Banned chemicals have no place in a wilder future (credit Paustius / Shutterstock)

UK Government authorises use of bee-killing pesticide for sugar beet

Friday 19 January, 2024

'Emergency' authorisation to use a highly damaging neonicotinoid has today been approved by UK Government, despite nearly 15,000 people calling on them to choose better support for farmers and thriving wildlife, instead of bee-killing pesticides.

On 18th January 2024, the UK Government's Farming Minister, Mark Spencer, has approved 'emergency' authorisation for the use of the highly damaging neonicotinoid, Thiamethoxam, on sugar beet for the fourth year in a row. This pesticide has been banned in the UK since 2018 but has been approved for use on British sugar beet crops. This announcement comes despite an industry commitment to end reliance on the banned pesticide by 2023.

Thiamethoxam is lethal - even a miniscule trace of this toxin can disrupt a bee's ability to navigate and reproduce, significantly reducing the chance of survival. With a third of UK food crops pollinated by insects, and their contribution to the UK economy estimated at hundreds of millions of pounds per year - our food system cannot function without bees.

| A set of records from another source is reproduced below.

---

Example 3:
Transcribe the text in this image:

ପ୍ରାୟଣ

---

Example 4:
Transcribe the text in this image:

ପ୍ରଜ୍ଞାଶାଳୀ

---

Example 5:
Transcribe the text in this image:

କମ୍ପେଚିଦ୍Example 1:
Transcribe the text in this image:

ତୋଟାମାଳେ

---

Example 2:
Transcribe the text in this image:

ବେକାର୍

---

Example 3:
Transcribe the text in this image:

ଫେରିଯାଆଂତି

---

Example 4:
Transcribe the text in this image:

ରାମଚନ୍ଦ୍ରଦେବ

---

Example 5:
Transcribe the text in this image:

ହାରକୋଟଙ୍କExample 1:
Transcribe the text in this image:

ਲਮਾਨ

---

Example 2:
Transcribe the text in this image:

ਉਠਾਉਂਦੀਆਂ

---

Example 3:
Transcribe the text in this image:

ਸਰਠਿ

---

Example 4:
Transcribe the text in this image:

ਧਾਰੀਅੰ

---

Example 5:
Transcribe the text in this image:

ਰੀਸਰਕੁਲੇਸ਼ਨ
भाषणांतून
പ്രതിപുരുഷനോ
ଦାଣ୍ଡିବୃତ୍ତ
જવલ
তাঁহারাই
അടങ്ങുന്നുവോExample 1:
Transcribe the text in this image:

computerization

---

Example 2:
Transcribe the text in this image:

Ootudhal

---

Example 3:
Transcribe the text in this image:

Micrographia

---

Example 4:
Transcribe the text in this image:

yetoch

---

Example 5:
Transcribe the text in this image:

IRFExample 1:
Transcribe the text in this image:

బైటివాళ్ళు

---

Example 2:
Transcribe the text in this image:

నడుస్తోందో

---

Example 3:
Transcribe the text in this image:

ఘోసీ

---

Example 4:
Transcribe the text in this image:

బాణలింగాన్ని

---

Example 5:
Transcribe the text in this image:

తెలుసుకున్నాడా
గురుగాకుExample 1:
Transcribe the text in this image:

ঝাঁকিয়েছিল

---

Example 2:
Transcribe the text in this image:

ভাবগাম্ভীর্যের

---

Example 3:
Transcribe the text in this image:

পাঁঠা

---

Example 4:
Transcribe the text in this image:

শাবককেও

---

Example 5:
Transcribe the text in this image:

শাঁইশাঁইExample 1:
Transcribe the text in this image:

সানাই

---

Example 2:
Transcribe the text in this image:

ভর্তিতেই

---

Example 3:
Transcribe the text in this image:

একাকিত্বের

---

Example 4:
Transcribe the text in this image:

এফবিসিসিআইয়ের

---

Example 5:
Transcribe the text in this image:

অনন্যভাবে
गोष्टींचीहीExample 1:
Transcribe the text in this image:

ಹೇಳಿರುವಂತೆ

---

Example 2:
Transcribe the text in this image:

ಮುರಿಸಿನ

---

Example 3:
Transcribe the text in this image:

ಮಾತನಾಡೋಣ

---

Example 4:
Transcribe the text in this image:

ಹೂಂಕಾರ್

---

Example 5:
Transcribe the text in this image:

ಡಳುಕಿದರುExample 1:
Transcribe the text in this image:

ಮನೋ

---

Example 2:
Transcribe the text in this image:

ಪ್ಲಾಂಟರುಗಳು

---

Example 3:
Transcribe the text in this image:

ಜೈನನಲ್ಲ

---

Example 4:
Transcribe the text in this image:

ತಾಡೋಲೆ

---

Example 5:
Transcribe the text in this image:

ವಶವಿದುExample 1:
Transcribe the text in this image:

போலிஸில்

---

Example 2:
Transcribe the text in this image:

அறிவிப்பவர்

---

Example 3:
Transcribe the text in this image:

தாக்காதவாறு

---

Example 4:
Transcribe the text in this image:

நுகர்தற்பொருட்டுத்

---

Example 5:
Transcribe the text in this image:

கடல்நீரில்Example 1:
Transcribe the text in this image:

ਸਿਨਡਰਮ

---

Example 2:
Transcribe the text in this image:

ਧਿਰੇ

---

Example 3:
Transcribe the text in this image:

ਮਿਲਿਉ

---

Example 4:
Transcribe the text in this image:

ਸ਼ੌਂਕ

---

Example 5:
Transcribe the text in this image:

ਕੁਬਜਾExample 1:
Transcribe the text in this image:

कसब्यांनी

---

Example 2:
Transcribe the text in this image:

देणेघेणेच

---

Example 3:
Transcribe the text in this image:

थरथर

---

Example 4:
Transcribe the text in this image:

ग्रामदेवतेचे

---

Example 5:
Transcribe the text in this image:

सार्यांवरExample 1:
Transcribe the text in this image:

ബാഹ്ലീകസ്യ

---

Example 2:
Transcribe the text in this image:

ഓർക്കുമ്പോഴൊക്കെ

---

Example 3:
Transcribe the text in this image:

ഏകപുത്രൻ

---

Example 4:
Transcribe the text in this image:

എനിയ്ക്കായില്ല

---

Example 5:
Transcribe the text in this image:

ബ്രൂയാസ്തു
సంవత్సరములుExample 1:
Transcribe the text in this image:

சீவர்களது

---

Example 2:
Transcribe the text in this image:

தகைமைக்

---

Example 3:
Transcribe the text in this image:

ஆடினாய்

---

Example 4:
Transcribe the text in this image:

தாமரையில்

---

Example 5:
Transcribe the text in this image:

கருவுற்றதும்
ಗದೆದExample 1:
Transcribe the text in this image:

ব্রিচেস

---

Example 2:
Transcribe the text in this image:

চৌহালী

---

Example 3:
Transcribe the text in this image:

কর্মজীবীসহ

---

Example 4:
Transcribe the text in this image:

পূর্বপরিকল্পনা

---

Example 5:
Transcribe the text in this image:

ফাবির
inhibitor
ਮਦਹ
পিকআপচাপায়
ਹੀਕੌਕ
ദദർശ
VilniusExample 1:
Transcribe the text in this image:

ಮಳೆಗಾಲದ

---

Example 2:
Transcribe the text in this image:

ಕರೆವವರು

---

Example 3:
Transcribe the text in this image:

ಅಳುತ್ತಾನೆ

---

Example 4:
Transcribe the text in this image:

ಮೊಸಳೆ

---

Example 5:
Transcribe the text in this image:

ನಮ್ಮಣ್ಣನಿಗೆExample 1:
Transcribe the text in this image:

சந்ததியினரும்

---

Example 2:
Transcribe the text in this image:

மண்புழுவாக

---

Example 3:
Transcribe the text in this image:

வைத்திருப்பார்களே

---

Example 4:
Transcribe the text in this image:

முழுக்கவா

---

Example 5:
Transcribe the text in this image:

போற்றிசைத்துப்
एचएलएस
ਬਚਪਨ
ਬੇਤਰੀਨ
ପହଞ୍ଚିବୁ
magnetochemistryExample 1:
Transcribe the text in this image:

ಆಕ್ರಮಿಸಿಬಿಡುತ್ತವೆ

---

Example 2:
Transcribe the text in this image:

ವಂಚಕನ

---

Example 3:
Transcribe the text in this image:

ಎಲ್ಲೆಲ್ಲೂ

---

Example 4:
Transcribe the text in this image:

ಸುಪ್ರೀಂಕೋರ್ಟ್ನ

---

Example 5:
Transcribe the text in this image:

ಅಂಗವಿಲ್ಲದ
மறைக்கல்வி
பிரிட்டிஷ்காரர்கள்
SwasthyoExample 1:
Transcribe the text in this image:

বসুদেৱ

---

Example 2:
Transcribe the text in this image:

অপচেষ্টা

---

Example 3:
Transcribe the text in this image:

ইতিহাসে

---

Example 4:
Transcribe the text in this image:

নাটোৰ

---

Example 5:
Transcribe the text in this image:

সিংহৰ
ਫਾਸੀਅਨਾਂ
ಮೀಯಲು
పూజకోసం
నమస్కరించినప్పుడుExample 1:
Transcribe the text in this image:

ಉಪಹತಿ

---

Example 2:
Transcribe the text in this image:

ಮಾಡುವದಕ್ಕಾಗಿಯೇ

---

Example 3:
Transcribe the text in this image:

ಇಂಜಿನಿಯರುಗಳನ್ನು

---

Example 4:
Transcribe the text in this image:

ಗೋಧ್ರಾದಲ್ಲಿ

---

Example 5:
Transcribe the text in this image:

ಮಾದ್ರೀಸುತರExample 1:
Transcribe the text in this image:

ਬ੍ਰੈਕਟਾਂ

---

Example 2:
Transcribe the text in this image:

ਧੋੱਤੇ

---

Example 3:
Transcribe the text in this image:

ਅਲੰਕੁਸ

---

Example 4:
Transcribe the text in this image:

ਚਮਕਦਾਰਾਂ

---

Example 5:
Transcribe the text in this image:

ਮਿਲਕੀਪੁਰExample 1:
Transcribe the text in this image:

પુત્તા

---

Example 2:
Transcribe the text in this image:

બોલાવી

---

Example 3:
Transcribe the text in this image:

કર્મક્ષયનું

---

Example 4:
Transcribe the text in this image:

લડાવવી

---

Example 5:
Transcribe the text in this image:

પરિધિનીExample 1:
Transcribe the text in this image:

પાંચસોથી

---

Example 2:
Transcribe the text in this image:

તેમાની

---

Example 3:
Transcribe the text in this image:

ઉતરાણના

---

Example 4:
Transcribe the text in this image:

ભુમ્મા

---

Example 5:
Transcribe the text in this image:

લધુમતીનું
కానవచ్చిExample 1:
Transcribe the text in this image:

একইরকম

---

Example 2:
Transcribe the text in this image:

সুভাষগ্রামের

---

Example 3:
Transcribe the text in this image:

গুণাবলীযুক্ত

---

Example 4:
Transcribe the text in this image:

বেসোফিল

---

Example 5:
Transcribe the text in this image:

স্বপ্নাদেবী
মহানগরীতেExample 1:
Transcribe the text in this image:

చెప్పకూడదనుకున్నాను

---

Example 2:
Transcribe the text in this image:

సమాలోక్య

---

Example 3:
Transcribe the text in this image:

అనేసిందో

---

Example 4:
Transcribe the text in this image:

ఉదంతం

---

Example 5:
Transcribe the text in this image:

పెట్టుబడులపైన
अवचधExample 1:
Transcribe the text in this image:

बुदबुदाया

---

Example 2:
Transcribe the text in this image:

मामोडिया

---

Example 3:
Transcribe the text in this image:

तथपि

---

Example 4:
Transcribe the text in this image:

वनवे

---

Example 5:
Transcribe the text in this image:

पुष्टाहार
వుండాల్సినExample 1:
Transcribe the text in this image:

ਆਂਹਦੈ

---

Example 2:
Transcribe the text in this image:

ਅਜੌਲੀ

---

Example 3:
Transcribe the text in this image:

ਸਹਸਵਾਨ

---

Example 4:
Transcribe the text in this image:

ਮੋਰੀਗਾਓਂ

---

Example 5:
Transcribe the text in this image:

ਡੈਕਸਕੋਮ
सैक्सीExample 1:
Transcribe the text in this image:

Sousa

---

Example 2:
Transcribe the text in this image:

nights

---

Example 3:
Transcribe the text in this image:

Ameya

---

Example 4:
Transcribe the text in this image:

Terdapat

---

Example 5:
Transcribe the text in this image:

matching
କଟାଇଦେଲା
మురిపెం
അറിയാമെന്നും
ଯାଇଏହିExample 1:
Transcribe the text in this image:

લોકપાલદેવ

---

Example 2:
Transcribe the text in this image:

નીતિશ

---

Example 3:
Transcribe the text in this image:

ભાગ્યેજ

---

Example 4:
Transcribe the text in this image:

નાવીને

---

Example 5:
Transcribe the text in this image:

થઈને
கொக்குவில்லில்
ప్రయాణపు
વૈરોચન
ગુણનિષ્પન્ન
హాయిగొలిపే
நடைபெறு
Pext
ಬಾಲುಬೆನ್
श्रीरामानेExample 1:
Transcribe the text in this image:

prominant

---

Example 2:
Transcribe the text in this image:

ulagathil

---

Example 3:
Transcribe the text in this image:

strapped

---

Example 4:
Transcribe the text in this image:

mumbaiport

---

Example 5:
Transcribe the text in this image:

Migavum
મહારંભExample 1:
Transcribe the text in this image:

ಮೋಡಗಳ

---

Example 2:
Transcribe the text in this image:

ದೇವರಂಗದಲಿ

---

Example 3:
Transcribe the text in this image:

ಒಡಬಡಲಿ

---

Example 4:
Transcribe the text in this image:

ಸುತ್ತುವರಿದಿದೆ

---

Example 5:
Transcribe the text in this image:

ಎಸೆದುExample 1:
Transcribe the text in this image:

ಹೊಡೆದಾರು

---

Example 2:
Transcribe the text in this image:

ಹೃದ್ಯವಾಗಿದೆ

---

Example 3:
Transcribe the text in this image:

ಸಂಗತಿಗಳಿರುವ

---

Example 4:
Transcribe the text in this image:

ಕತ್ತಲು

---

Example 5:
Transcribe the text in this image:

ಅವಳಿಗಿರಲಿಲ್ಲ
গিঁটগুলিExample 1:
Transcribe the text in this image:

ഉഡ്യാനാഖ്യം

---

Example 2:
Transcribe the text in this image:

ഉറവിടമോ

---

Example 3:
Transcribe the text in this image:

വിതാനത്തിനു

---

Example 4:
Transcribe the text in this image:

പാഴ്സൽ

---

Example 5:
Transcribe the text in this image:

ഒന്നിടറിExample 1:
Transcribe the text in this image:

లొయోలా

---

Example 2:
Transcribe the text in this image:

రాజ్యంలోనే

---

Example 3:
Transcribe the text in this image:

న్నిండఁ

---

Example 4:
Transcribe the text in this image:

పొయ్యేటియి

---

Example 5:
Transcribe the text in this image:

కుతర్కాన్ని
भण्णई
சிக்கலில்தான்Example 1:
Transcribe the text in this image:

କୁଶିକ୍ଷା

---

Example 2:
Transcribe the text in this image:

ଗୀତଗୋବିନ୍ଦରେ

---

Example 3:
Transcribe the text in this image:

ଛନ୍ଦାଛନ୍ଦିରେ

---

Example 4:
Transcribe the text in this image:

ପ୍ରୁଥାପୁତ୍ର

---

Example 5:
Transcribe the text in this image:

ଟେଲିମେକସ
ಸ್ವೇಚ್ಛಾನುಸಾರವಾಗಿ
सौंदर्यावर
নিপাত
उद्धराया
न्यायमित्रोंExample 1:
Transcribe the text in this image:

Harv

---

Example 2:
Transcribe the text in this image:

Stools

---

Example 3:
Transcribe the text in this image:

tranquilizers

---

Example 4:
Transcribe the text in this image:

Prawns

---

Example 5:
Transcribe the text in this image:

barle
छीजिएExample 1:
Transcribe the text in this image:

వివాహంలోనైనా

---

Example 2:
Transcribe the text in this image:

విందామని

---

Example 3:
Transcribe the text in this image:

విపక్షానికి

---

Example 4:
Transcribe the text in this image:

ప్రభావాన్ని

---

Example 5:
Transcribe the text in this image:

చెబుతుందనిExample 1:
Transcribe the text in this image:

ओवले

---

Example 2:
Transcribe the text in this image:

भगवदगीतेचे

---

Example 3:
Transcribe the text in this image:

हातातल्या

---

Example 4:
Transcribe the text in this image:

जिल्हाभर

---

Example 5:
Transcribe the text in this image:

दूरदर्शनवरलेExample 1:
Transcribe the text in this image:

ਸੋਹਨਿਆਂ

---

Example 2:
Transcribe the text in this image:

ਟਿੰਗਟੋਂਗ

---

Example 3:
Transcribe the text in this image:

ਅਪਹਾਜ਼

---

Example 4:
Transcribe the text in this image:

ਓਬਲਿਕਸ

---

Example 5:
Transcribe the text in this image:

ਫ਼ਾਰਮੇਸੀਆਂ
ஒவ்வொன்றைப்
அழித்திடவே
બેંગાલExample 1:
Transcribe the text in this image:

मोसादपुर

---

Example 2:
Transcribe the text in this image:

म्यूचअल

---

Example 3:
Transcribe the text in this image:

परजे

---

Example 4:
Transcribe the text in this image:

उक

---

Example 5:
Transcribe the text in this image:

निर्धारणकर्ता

Research published in 2023 found harmful neonicotinoids present in more than 10% of English rivers, home to 3,800 invertebrate species, despite a widespread ban of these chemicals in 2018. Today's decision will put the health of UK rivers at even further risk.

Barnaby Coupe, land use policy manager at The Wildlife Trusts, says:

"The Farming Minister's decision to authorise the use of a banned neonicotinoid pesticide on sugar beet for the fourth year in a row is a deathblow for wildlife, a backwards step in evidence-based decision making, and a betrayal of farmers who are producing food sustainably.

"On the same day the Office for Environmental Protection has published a report revealing UK Government is still not on track to meet its own environmental commitments, it is shocking that politicians are still choosing to support short-term corporate profits at the expense of nature and the long-term sustainability of farm businesses.

"The Wildlife Trusts are deeply disappointed that this decision ignores a third of sugar beet farmers in England who chose not to use this chemical in previous years, and who will now be actively disadvantaged this year. It is entirely possible to produce food in a way that helps rather than harms nature – and UK farmers know that the use of this chemical is not a long-term solution.

"This should include providing routes to market for farmers growing non-neonic treated sugar, and providing targeted financial support for non-neonic beet growers to cover additional risk currently taken on by the farmer."

Gareth Dalglish, Norfolk Wildlife Trust's Nature Recovery Director, says:

"We are committed to helping Norfolk's farmers to restore nature and are disappointed by the Minister's decision.

"This is a crucial issue for Norfolk. East Anglia is the heart of the British sugar industry, home to the majority of around 3,000 sugar beet farmers. We recognise the impact that Virus Yellows Disease can have on such an important crop for many arable farms across the county and know that many of Norfolk's farmers are passionate about producing crops in a wildlife-friendly way.

"In order to combat the biodiversity crisis and achieve the internationally agreed target of 30% of our land and seas managed for nature by 2030, it's vital that beet farmers are supported to deliver a truly sustainable food source in a way that protects the future of our pollinators and reduces pollution in our rivers.

"We will continue to campaign for more support for the Norfolk farmers we know are already choosing not to use neonicotinoids and the great many more who would move to alternatives if it was made a more compelling business decision."

Ben McFarland, Suffolk Wildlife Trust's Director of Wildlife Conservation & Recovery, says:

"Suffolk Wildlife Trust is deeply disappointed that the UK Government has once again approved the emergency use of the banned pesticide thiamethoxam, a neonicotinoid that is devastatingly toxic to bees and other pollinators. Thiamethoxam finds it ways into rivers and streams, including the River Waveney on the Norfolk-Suffolk border, exposing the aquatic invertebrates that live there and putting the health of wildlife in our waterways at risk.

"Almost a third of farmers in England chose not to use Thiamethoxam-treated seeds in 2022. British Sugar and NFU need to do more to support nature-friendly farming and reduce the sugar industry's reliance on toxic chemicals that compromise the health of nature in Suffolk and East Anglia. We work with many farmers and farming clusters in Suffolk who are making brilliant adaptations to their land and practices to be more nature-friendly."

The Wildlife Trusts submitted a formal complaint about the Minister's decision to grant authorisations in previous years to the Office for Environmental Protection (OEP) in June 2023, which is still under consideration. The UK Government's decision to authorise this chemical is in contradiction with the OEP's report released today: Progress on improving the natural environment in England. The report states that UK Government's efforts to manage exposure to chemicals and pesticides has been limited and they are largely off track to meet its commitments.

Approximately fifteen thousand people wrote to Mark Spencer, the Farming Minister, asking him to provide more support for farmers, healthy wildlife, and unpolluted soils and rivers - instead of another year of banned, toxic chemicals. Today, Mr Mark Spencer said no.